Developers working on Shing! at Mass Creation Games hope to retain the easy to pick up and learn aspects of beat-em-up games whilst ensuring players will be able to come back time and time again without growing bored.
With the recent release of a development diary video, we now know we can expect to play this side-scrolling ninja vs. demon beat-em-up on Aug. 28. It will be available on PC, PlayStation 4, and Nintendo Switch.
Shing!
The Shing! development video shows just how much passion the team has for not only their game, but for the beat-em-up genre as a whole.
“One of the biggest draws of beat-em-ups is how they let you defeat crowds of enemies, like a 90s action movie hero,” said Michal Azarewicz, who works in marketing and PR at Mass Creation. “But to make it possible, your enemies had to be really slow and passive. This puts players in full control, which isn’t very exciting.”

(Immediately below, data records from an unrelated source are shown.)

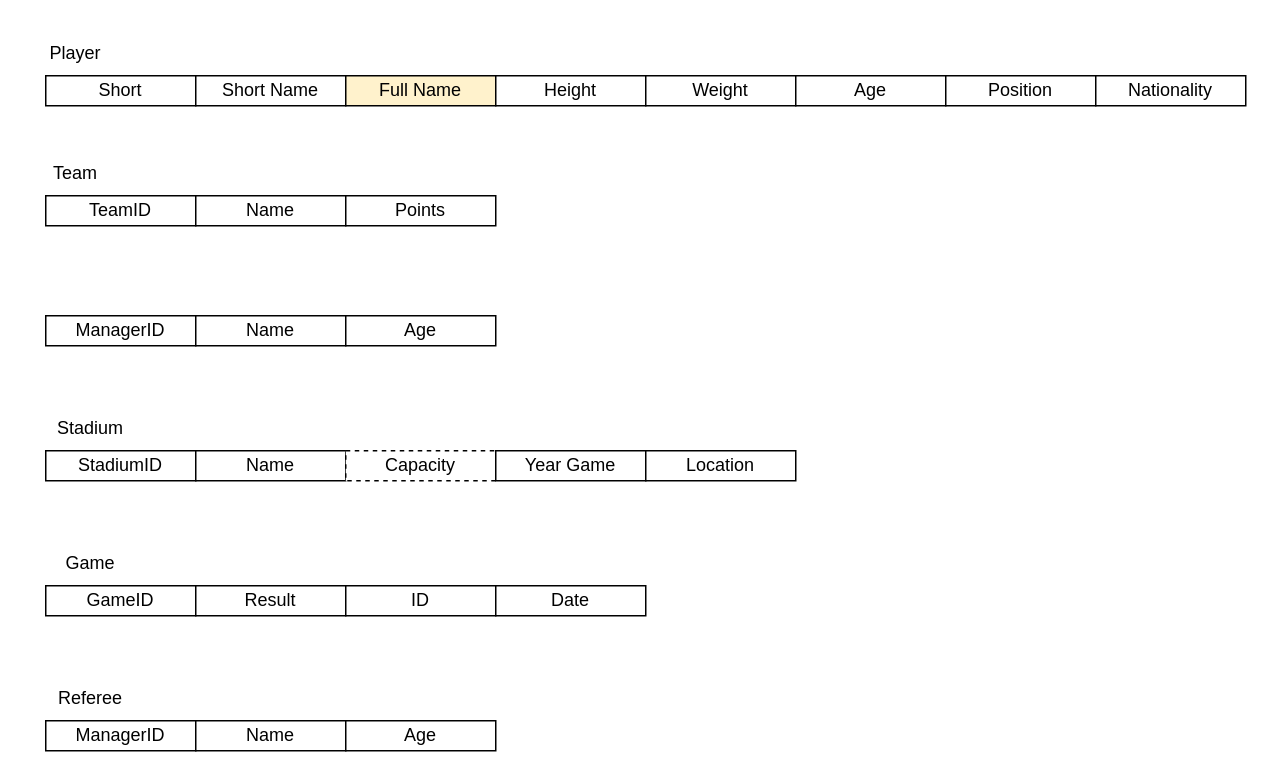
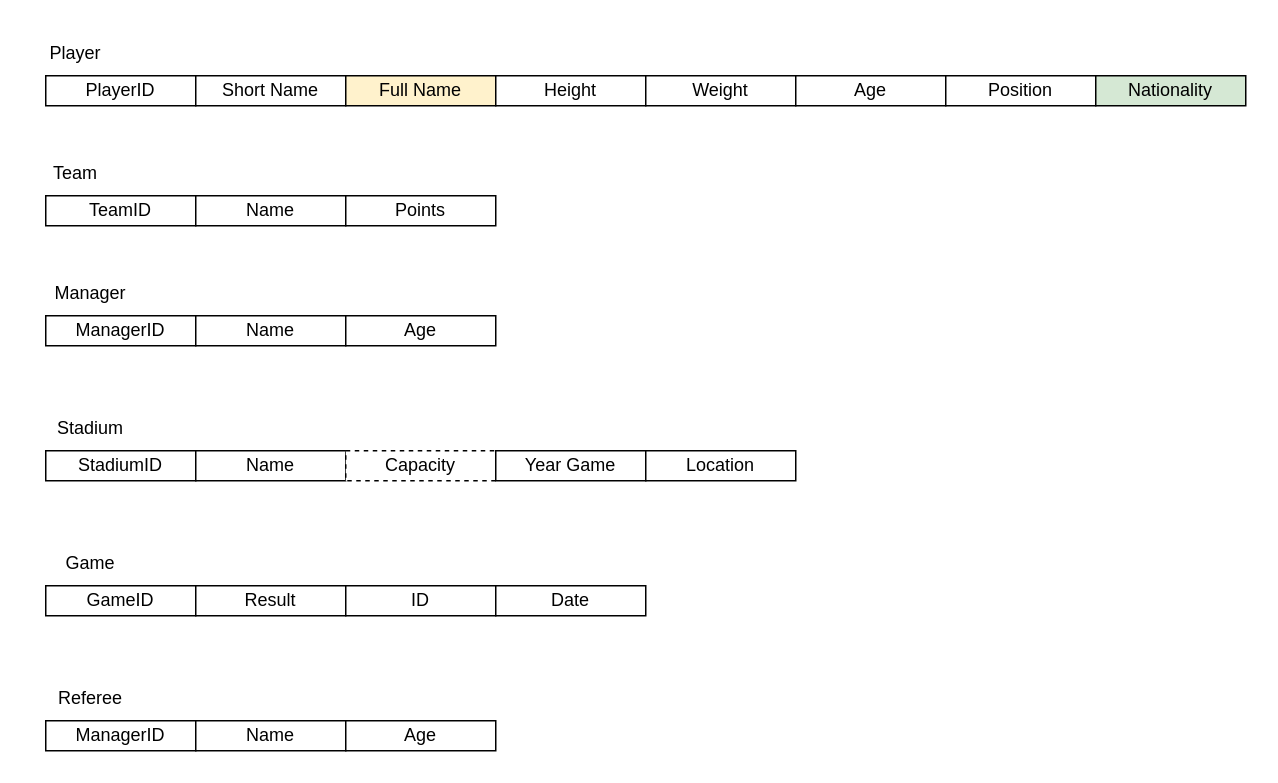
  <mxCell id="0" />
  <mxCell id="1" parent="0" />
- <mxCell id="2" value="Short" style="rounded=0;whiteSpace=wrap;html=1;" vertex="1" parent="1"><mxGeometry x="30" y="50" width="100" height="20" as="geometry" /></mxCell>
+ <mxCell id="2" value="PlayerID" style="rounded=0;whiteSpace=wrap;html=1;" vertex="1" parent="1"><mxGeometry x="30" y="50" width="100" height="20" as="geometry" /></mxCell>
  <mxCell id="3" value="Short Name" style="rounded=0;whiteSpace=wrap;html=1;" vertex="1" parent="1"><mxGeometry x="130" y="50" width="100" height="20" as="geometry" /></mxCell>
  <mxCell id="4" value="Full Name" style="rounded=0;whiteSpace=wrap;html=1;fillColor=#fff2cc;" vertex="1" parent="1"><mxGeometry x="230" y="50" width="100" height="20" as="geometry" /></mxCell>
  <mxCell id="5" value="Height" style="rounded=0;whiteSpace=wrap;html=1;" vertex="1" parent="1"><mxGeometry x="330" y="50" width="100" height="20" as="geometry" /></mxCell>
  <mxCell id="6" value="Weight" style="rounded=0;whiteSpace=wrap;html=1;" vertex="1" parent="1"><mxGeometry x="430" y="50" width="100" height="20" as="geometry" /></mxCell>
  <mxCell id="7" value="Age" style="rounded=0;whiteSpace=wrap;html=1;" vertex="1" parent="1"><mxGeometry x="530" y="50" width="100" height="20" as="geometry" /></mxCell>
  <mxCell id="8" value="Position" style="rounded=0;whiteSpace=wrap;html=1;" vertex="1" parent="1"><mxGeometry x="630" y="50" width="100" height="20" as="geometry" /></mxCell>
- <mxCell id="9" value="Nationality" style="rounded=0;whiteSpace=wrap;html=1;" vertex="1" parent="1"><mxGeometry x="730" y="50" width="100" height="20" as="geometry" /></mxCell>
+ <mxCell id="9" value="Nationality" style="rounded=0;whiteSpace=wrap;html=1;fillColor=#d5e8d4;" vertex="1" parent="1"><mxGeometry x="730" y="50" width="100" height="20" as="geometry" /></mxCell>
  <mxCell id="10" value="Player" style="text;html=1;align=center;verticalAlign=middle;whiteSpace=wrap;rounded=0;" vertex="1" parent="1"><mxGeometry x="20" y="20" width="60" height="30" as="geometry" /></mxCell>
  <mxCell id="11" value="TeamID" style="rounded=0;whiteSpace=wrap;html=1;" vertex="1" parent="1"><mxGeometry x="30" y="130" width="100" height="20" as="geometry" /></mxCell>
  <mxCell id="12" value="Name" style="rounded=0;whiteSpace=wrap;html=1;" vertex="1" parent="1"><mxGeometry x="130" y="130" width="100" height="20" as="geometry" /></mxCell>
  <mxCell id="13" value="Points" style="rounded=0;whiteSpace=wrap;html=1;" vertex="1" parent="1"><mxGeometry x="230" y="130" width="100" height="20" as="geometry" /></mxCell>
  <mxCell id="14" value="Team" style="text;html=1;align=center;verticalAlign=middle;whiteSpace=wrap;rounded=0;" vertex="1" parent="1"><mxGeometry x="20" y="100" width="60" height="30" as="geometry" /></mxCell>
  <mxCell id="15" value="ManagerID" style="rounded=0;whiteSpace=wrap;html=1;" vertex="1" parent="1"><mxGeometry x="30" y="210" width="100" height="20" as="geometry" /></mxCell>
  <mxCell id="16" value="Name" style="rounded=0;whiteSpace=wrap;html=1;" vertex="1" parent="1"><mxGeometry x="130" y="210" width="100" height="20" as="geometry" /></mxCell>
  <mxCell id="17" value="Age" style="rounded=0;whiteSpace=wrap;html=1;" vertex="1" parent="1"><mxGeometry x="230" y="210" width="100" height="20" as="geometry" /></mxCell>
+ <mxCell id="18" value="Manager" style="text;html=1;align=center;verticalAlign=middle;whiteSpace=wrap;rounded=0;" vertex="1" parent="1"><mxGeometry x="30" y="180" width="60" height="30" as="geometry" /></mxCell>
  <mxCell id="19" value="StadiumID" style="rounded=0;whiteSpace=wrap;html=1;" vertex="1" parent="1"><mxGeometry x="30" y="300" width="100" height="20" as="geometry" /></mxCell>
  <mxCell id="20" value="Name" style="rounded=0;whiteSpace=wrap;html=1;" vertex="1" parent="1"><mxGeometry x="130" y="300" width="100" height="20" as="geometry" /></mxCell>
  <mxCell id="21" value="Capacity" style="rounded=0;whiteSpace=wrap;html=1;dashed=1;" vertex="1" parent="1"><mxGeometry x="230" y="300" width="100" height="20" as="geometry" /></mxCell>
  <mxCell id="22" value="Year Game" style="rounded=0;whiteSpace=wrap;html=1;" vertex="1" parent="1"><mxGeometry x="330" y="300" width="100" height="20" as="geometry" /></mxCell>
  <mxCell id="23" value="Location" style="rounded=0;whiteSpace=wrap;html=1;" vertex="1" parent="1"><mxGeometry x="430" y="300" width="100" height="20" as="geometry" /></mxCell>
  <mxCell id="24" value="Stadium" style="text;html=1;align=center;verticalAlign=middle;whiteSpace=wrap;rounded=0;" vertex="1" parent="1"><mxGeometry x="30" y="270" width="60" height="30" as="geometry" /></mxCell>
  <mxCell id="25" value="GameID" style="rounded=0;whiteSpace=wrap;html=1;" vertex="1" parent="1"><mxGeometry x="30" y="390" width="100" height="20" as="geometry" /></mxCell>
  <mxCell id="26" value="Result" style="rounded=0;whiteSpace=wrap;html=1;" vertex="1" parent="1"><mxGeometry x="130" y="390" width="100" height="20" as="geometry" /></mxCell>
  <mxCell id="27" value="ID" style="rounded=0;whiteSpace=wrap;html=1;" vertex="1" parent="1"><mxGeometry x="230" y="390" width="100" height="20" as="geometry" /></mxCell>
  <mxCell id="28" value="Date" style="rounded=0;whiteSpace=wrap;html=1;" vertex="1" parent="1"><mxGeometry x="330" y="390" width="100" height="20" as="geometry" /></mxCell>
  <mxCell id="29" value="Game" style="text;html=1;align=center;verticalAlign=middle;whiteSpace=wrap;rounded=0;" vertex="1" parent="1"><mxGeometry x="30" y="360" width="60" height="30" as="geometry" /></mxCell>
  <mxCell id="30" value="ManagerID" style="rounded=0;whiteSpace=wrap;html=1;" vertex="1" parent="1"><mxGeometry x="30" y="480" width="100" height="20" as="geometry" /></mxCell>
  <mxCell id="31" value="Name" style="rounded=0;whiteSpace=wrap;html=1;" vertex="1" parent="1"><mxGeometry x="130" y="480" width="100" height="20" as="geometry" /></mxCell>
  <mxCell id="32" value="Age" style="rounded=0;whiteSpace=wrap;html=1;" vertex="1" parent="1"><mxGeometry x="230" y="480" width="100" height="20" as="geometry" /></mxCell>
  <mxCell id="33" value="Referee" style="text;html=1;align=center;verticalAlign=middle;whiteSpace=wrap;rounded=0;" vertex="1" parent="1"><mxGeometry x="30" y="450" width="60" height="30" as="geometry" /></mxCell>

The developers hope to bring more excitement to these enemies by giving each enemy multiple ways they can attack players, and giving them the desire to win instead of waiting to be used as a punching bag. On top of this, enemies will each fill a specific role on the battlefield in order to work together most effectively.
With the added complexity of modern games, an intuitive control scheme was extremely important to Shing!‘s developers. With no pre-set combos to remember, players are able to mix-and-match any moves they want. Mass Creation Games hopes this allows newcomers to have fun from the very start.
There are a number of other quality of life improvements the team is hoping Shing! brings to the beat-em-up genre.
“From the very beginning, beat-em-ups tried to emulate a three dimensional space using only two dimensions,” said Azarewicz. “This was just a hardware limitation. But somehow, most attempts to make a fully 3D beat-em-up feel clunky and less visceral. How do we avoid that?”
The team feared characters appearing closer to the screen would obscure characters farther away, so they ensure characters in Shing! maintain their apparent size no matter where they are on screen. They also didn’t want players to have to worry about attacking in a 360 degree radius, so all attacks will go directly left or right. To remove the frustration that barely missing an enemy can cause, players will “snap” toward enemies they are trying to attack.